I agree that a good product is more than just the source code but you shouldn’t discourage cloning ideas, because building more specialised versions, or enhancing features is much easier if the source code is available.

dexter1691 · on June 30, 2021

I am one of the members managing EvalAI. We started EvalAI in order to meet the demands of our own research lab (https://github.com/batra-mlp-lab). In 2016, 2017, we were running the VQA competition on Codalab and it was not a pleasant experience -- the submissions would get stuck; the evaluation was slow; etc. We had the in-house expertise (two grad students) to build something better. We could manage the entire stack ourselves and easily add custom features (code-upload; custom metrics; private/remote evaluation; human-in-the-loop evaluation). Turns out that a lot of folks in the computer vision community were looking for something similar (130+ challenges; 30+ organizations). As we became more mature, multiple companies (Ebay, IBM, Mapillary) cloned EvalAI to host their own versions. They often contributed back their features and it was overall a net positive to have an open-source version. It also allows for faster iteration, experimentation (human-in-the-loop evaluation, Challenge Entries to Demo). For instance, recently PapersWithCode collaborated with us to deep-link leaderboard results on EvalAI with their own leaderboard tables https://twitter.com/paperswithcode/status/134108528597578957...). I agree that the comparison to Kaggle is a bit old and we have removed it (https://github.com/Cloud-CV/EvalAI/pull/3502). :-)

croes · on June 25, 2021

Because Kaggle is owned by Google, so it's unpredictable how long it will exist.

wodenokoto · on June 25, 2021

Since 2017! I had no idea until now.

I guess that explains the access to computing power for all the notebooks.

studentrob · on June 25, 2021

What is closed about kaggle that this does differently? I've always viewed that community as extremely open, even allowing hosts the option to open source solutions or not, thus attracting more challenges and competitors.

The about page [1] for this project says,

> With EvalAI, we want to standardize the process of evaluating different methods on a dataset

Standardization often does come from openness, I'm just not sure juxtaposing against kaggle is the right move.

[1] https://eval.ai/about

erwincoumans · on June 25, 2021

The Web Backend, Web Frontend, Submission Scoring Service, Code Execution Service (docker ikages).
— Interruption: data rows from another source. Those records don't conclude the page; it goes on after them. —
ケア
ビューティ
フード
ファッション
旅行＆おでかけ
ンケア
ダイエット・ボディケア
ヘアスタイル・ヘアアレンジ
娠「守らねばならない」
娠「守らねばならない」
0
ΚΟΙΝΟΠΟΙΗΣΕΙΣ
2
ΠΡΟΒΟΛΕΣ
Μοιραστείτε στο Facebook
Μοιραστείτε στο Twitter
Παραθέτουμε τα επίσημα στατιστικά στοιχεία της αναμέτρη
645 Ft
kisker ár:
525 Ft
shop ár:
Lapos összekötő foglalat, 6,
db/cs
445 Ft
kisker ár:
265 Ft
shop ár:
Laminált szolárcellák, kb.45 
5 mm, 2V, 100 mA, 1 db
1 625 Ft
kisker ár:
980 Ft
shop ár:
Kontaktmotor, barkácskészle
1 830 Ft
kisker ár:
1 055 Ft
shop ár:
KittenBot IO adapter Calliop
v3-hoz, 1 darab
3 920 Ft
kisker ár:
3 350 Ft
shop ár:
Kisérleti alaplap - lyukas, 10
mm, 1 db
See also https://www.quora.com/What-is-the-technology-stack-used-in-K...

studentrob · on June 25, 2021

The service itself? Okay, so in theory anyone could host competitions with this backend.
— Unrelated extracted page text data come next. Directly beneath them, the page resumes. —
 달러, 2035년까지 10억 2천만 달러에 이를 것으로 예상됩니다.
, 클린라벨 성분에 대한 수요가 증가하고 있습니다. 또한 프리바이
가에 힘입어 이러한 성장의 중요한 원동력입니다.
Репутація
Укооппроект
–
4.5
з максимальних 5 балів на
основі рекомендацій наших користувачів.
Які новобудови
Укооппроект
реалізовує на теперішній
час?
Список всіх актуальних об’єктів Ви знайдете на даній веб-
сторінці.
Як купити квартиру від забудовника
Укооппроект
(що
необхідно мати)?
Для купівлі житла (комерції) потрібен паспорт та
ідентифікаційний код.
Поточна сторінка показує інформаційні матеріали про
The lion's share of Kaggle's effort lies in their expertise in (1) making deals, and (2) making sure the challenge is legit (no bias in training data, not too easy, etc.). That's not easily replicable, so while an "Open-Source alternative" sounds good up front, the bulk of the work remains.

retrovrv · on June 25, 2021

Benchmarking SOTA solutions is an interesting differentiator from Kaggle. Kaggle's community and scale is unparallelled though, which is actually what attracts very talented and competitive data scientists to its challenges.
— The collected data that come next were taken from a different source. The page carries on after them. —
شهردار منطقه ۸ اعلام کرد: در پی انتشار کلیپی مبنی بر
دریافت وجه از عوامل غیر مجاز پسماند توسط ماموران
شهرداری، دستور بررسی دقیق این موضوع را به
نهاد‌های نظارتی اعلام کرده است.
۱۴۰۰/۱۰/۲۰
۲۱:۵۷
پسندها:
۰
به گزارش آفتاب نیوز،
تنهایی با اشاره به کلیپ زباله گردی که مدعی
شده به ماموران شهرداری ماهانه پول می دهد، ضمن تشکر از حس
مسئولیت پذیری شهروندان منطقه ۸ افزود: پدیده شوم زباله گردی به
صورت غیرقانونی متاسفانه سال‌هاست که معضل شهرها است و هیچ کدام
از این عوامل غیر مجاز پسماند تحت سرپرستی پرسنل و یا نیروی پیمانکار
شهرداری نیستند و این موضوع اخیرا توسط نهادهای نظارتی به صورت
AIcrowd(https://www.aicrowd.com/) in that sense is interesting, because it hosts research challenges like the ones that EvalAI does and it also hosts more attractive Kaggle-like challenges. It's also the most modular platform to accommodate unorthodox evaluation and submission formats.

yewenjie · on June 25, 2021

Is there a cheap way to run deep learning on the server but not in a Jupyter notebook?